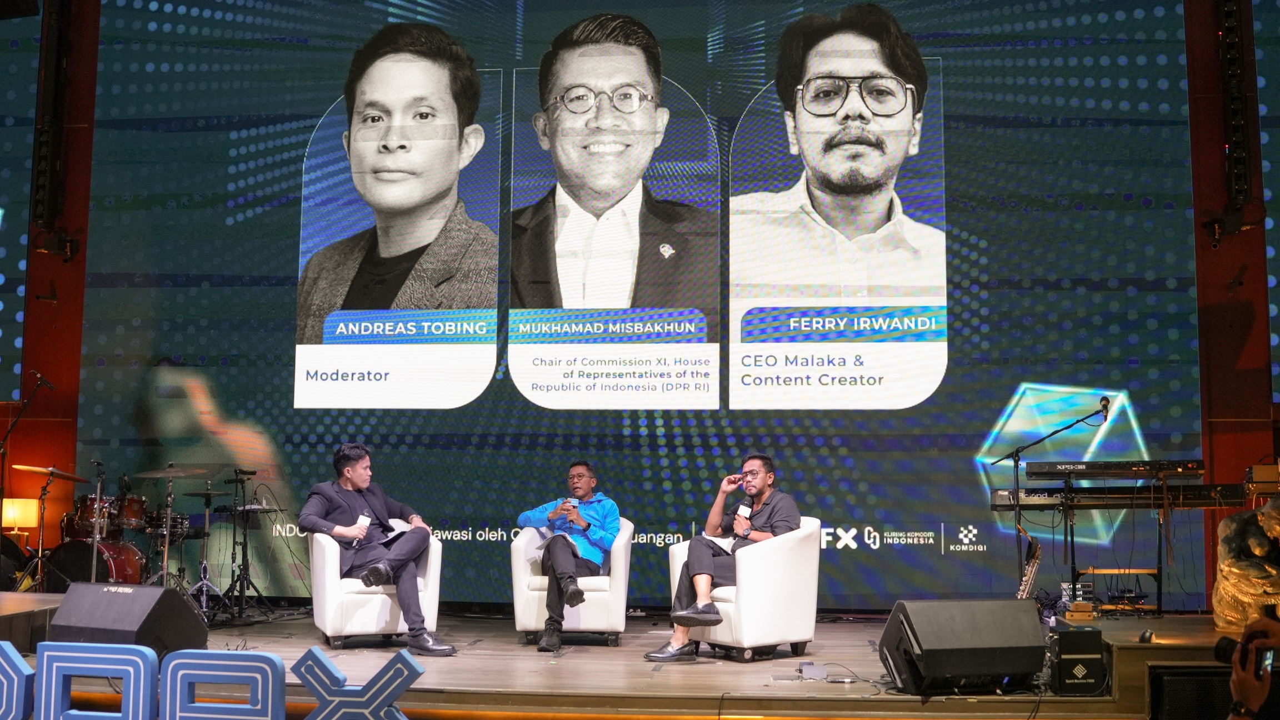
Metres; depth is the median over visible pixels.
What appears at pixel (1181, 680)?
speaker
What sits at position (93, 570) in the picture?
microphone stand
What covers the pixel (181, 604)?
stage monitor
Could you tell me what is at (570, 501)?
microphone
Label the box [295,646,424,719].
letter
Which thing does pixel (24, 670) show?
letter
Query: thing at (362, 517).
microphone
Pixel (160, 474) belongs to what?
cymbal
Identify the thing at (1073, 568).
keyboard stand
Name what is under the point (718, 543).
paper
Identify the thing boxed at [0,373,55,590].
microphone stand
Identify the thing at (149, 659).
letter
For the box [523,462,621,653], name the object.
man
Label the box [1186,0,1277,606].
right wall
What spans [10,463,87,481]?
cymbal
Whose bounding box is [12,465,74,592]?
cymbal stand
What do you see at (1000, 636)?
stage monitor
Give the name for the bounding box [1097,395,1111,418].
microphone
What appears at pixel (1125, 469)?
keyboard
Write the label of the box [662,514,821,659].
white armchair
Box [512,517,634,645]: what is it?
white armchair
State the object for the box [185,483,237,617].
cymbal stand
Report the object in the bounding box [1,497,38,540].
table lamp
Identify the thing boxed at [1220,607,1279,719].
person
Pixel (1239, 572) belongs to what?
statue
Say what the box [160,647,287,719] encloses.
letter
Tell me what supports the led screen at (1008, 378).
on the stage
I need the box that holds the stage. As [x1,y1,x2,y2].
[1,599,1263,719]
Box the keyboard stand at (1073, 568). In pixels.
[1058,483,1166,615]
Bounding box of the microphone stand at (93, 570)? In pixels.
[88,459,106,582]
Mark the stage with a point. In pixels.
(538, 684)
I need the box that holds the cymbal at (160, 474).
[133,463,212,477]
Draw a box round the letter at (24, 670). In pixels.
[0,639,35,719]
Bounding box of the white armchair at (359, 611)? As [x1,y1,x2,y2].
[310,518,443,648]
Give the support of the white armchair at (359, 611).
on the stage
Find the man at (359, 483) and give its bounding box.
[298,441,456,653]
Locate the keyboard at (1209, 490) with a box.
[989,483,1243,509]
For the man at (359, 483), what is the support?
on the white armchair at (359, 611)
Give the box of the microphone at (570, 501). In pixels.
[564,497,579,510]
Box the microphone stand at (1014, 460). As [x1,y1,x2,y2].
[996,397,1111,596]
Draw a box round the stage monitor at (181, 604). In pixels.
[46,580,208,658]
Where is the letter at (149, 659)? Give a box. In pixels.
[35,641,161,719]
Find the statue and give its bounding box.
[1212,493,1279,631]
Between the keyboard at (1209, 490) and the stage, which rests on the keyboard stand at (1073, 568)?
the keyboard at (1209, 490)
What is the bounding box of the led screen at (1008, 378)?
[90,0,1211,607]
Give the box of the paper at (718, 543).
[698,533,737,553]
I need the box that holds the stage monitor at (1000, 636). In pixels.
[877,598,1047,693]
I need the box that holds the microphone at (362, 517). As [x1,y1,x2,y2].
[354,513,371,528]
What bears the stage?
on the floor
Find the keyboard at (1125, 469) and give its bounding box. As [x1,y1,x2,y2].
[1022,458,1203,478]
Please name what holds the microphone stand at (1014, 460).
on the stage
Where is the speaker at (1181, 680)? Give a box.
[1147,666,1233,719]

● What the task requires: Transcribe the listing above verbatim. Omit the pictures.

● Written solution:
Metres; depth is the median over visible pixels.
What appears at pixel (1181, 680)?
speaker
What sits at position (93, 570) in the picture?
microphone stand
What covers the pixel (181, 604)?
stage monitor
Could you tell me what is at (570, 501)?
microphone
Label the box [295,646,424,719].
letter
Which thing does pixel (24, 670) show?
letter
Query: thing at (362, 517).
microphone
Pixel (160, 474) belongs to what?
cymbal
Identify the thing at (1073, 568).
keyboard stand
Name what is under the point (718, 543).
paper
Identify the thing boxed at [0,373,55,590].
microphone stand
Identify the thing at (149, 659).
letter
For the box [523,462,621,653], name the object.
man
Label the box [1186,0,1277,606].
right wall
What spans [10,463,87,481]?
cymbal
Whose bounding box is [12,465,74,592]?
cymbal stand
What do you see at (1000, 636)?
stage monitor
Give the name for the bounding box [1097,395,1111,418].
microphone
What appears at pixel (1125, 469)?
keyboard
Write the label of the box [662,514,821,659].
white armchair
Box [512,517,634,645]: what is it?
white armchair
State the object for the box [185,483,237,617].
cymbal stand
Report the object in the bounding box [1,497,38,540].
table lamp
Identify the thing boxed at [1220,607,1279,719].
person
Pixel (1239, 572) belongs to what?
statue
Say what the box [160,647,287,719] encloses.
letter
Tell me what supports the led screen at (1008, 378).
on the stage
I need the box that holds the stage. As [x1,y1,x2,y2].
[1,599,1263,719]
Box the keyboard stand at (1073, 568). In pixels.
[1058,483,1166,615]
Bounding box of the microphone stand at (93, 570)? In pixels.
[88,459,106,582]
Mark the stage with a point. In pixels.
(538, 684)
I need the box that holds the cymbal at (160, 474).
[133,463,212,477]
Draw a box round the letter at (24, 670). In pixels.
[0,639,35,719]
Bounding box of the white armchair at (359, 611)? As [x1,y1,x2,y2].
[310,518,443,648]
Give the support of the white armchair at (359, 611).
on the stage
Find the man at (359, 483) and give its bounding box.
[298,441,456,653]
Locate the keyboard at (1209, 490) with a box.
[989,483,1243,509]
For the man at (359, 483), what is the support?
on the white armchair at (359, 611)
Give the box of the microphone at (570, 501). In pixels.
[564,497,579,510]
Box the microphone stand at (1014, 460). As [x1,y1,x2,y2].
[996,397,1111,596]
Draw a box round the stage monitor at (181, 604). In pixels.
[46,580,208,658]
Where is the letter at (149, 659)? Give a box. In pixels.
[35,641,161,719]
Find the statue and give its bounding box.
[1212,493,1279,631]
Between the keyboard at (1209, 490) and the stage, which rests on the keyboard stand at (1073, 568)?
the keyboard at (1209, 490)
What is the bounding box of the led screen at (1008, 378)?
[90,0,1211,607]
Give the box of the paper at (718, 543).
[698,533,737,553]
I need the box that holds the stage monitor at (1000, 636). In pixels.
[877,598,1047,693]
I need the box that holds the microphone at (362, 517). As [x1,y1,x2,y2].
[354,513,371,528]
What bears the stage?
on the floor
Find the keyboard at (1125, 469) and give its bounding box. As [x1,y1,x2,y2].
[1022,458,1203,478]
Please name what holds the microphone stand at (1014, 460).
on the stage
Where is the speaker at (1181, 680)? Give a box.
[1147,666,1233,719]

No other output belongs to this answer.